Only time I've ever ran into this, still trying to figure how it got by SAs QC. I mean, if I could catch it with a MkI eyeball, they should have caught it at the Arsenal. What I'm silently dreading is threads that aren't cut square. Haven't seen one yet but I've heard the horror-stories.

timshufflin
05-05-2011, 10:13 PM
By soft steel, I mean the barrel. Those darn receivers are about 58 Rockwell.

redheep
05-05-2011, 10:46 PM
Thanks guys
I don't think I'm ready for the spud yet. I have thiught about the taller front
sight. Orlando, what would changing the gas cyl do ? I have heard of them
being out of spec, but I thought that would cause functioning problems ?
There is SO much to learn. You guys are a great help.
Tom

Tom, I think he meant that if you had another gas cylinder with a front sight on it, it would be a lot easier to swap the whole assembly than to pull a front sight and replace it for troubleshooting purposes.

Josh

themeowman
05-07-2011, 07:41 PM
Thanks guys!
Sorry it took so long for me to get back. After measuring several front sights I have
an IHC that is .008 higher. I have installed it & hope to try it out tomorrow.
I will let you all know how it turns out.
Tom

howie
05-07-2011, 07:59 PM
Just so you know, I've really enjoyed reading this thread. I've learned a few things new (for me, anyway).

themeowman
05-10-2011, 10:01 AM
Sunday I was able shoot the rifle with the taller sight. It helped a lot but is not perfect yet. I think I will take
one of my old sights & have the blade built up a bit with weld. Then I can file it down till I get a good POI with
2 or 3 clips up. What do you guys think?
Tom

Orlando
05-10-2011, 06:32 PM
I say do it. I bought a "supposably tall" Garand sight but was no taller than the ones I had. You going to weld it up yourself?

timshufflin
05-10-2011, 07:45 PM
I say if the front sight helped, just lower the rear sight.

Orlando
05-10-2011, 08:11 PM
Its as low as she goes Timma

timshufflin
05-10-2011, 08:16 PM
Its as low as she goes Timma


Really, it has been ground down at the bottom of the aperture?

Orlando
05-10-2011, 08:30 PM
I dont know about the OP's apeture but mine has

timshufflin
05-10-2011, 08:33 PM
Got ya Orlando.

themeowman
05-10-2011, 10:11 PM
Tim, Orlando
My aperature has not been ground down.

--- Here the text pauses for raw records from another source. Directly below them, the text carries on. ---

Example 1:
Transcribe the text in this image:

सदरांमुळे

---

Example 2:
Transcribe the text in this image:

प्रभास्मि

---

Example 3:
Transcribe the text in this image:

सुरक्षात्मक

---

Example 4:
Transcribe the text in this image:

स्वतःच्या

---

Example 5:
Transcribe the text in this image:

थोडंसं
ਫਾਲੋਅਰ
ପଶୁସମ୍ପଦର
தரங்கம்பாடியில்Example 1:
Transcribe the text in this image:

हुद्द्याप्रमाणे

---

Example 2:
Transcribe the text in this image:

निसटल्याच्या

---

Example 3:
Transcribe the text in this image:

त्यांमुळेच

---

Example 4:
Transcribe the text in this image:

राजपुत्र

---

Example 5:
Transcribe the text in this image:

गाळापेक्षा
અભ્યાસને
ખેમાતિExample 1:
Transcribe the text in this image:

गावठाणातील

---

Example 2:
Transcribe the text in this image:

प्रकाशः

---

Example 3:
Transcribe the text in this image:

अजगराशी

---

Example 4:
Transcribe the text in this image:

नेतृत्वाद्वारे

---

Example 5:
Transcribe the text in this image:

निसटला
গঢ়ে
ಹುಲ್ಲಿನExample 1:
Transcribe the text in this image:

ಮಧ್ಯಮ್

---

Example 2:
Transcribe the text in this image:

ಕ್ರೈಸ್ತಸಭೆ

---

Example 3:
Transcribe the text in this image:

I think it would be better to build up the front sight blade. I am a lousy
welder. I will have a friend that is very good do it for me. Thanks all.
Tom

themeowman
05-11-2011, 06:38 AM
Tim
I was thinking about your idea of grinding the aperature. Could you illustrate where & how much
to grind? Thanks
Tom

timshufflin
05-11-2011, 11:41 AM
Tim
I was thinking about your idea of grinding the aperature. Could you illustrate where & how much
to grind? Thanks
Tom

I'm about to leave for the weekend so I can't get you photo's. Just take a bench grinder and take off just short of the first tooth of the bottom of the app. Try and keep an angle at the bottom close to the originals. Nothing to it.

Orlando
05-11-2011, 04:34 PM
I have one ,I can post pics of it. Probably not until tomorrow though

Orlando
05-12-2011, 07:58 AM
Here ya go, just keep, grinding off until aperture sets as low as it can go in the sight base
http://i47.photobucket.com/albums/f197/Garandlover/misc/Picture229.jpg

themeowman
05-12-2011, 08:24 PM
Thanks Orlando !:)
Tom

Orlando
05-20-2011, 01:35 PM
Did you get your garand problem solved?
If not Roland Beaver has tall front sights. They are a thin NM type blade that he has made up, they look well done
$35.00 shipped, if you need his contact info PM me

Punch The Clown
05-20-2011, 05:29 PM
Here ya go, just keep, grinding off until aperture sets as low as it can go in the sight base
http://i47.photobucket.com/albums/f197/Garandlover/misc/Picture229.jpg

And as an added bonus you can change apertures without dis-assembling the sight!

themeowman
05-20-2011, 08:35 PM
Thanks guys. Orlando PM sent. I would prefer a taller front sight to grinding the aperature.
The slightly taller sight I tried made it better. A little more is all I need.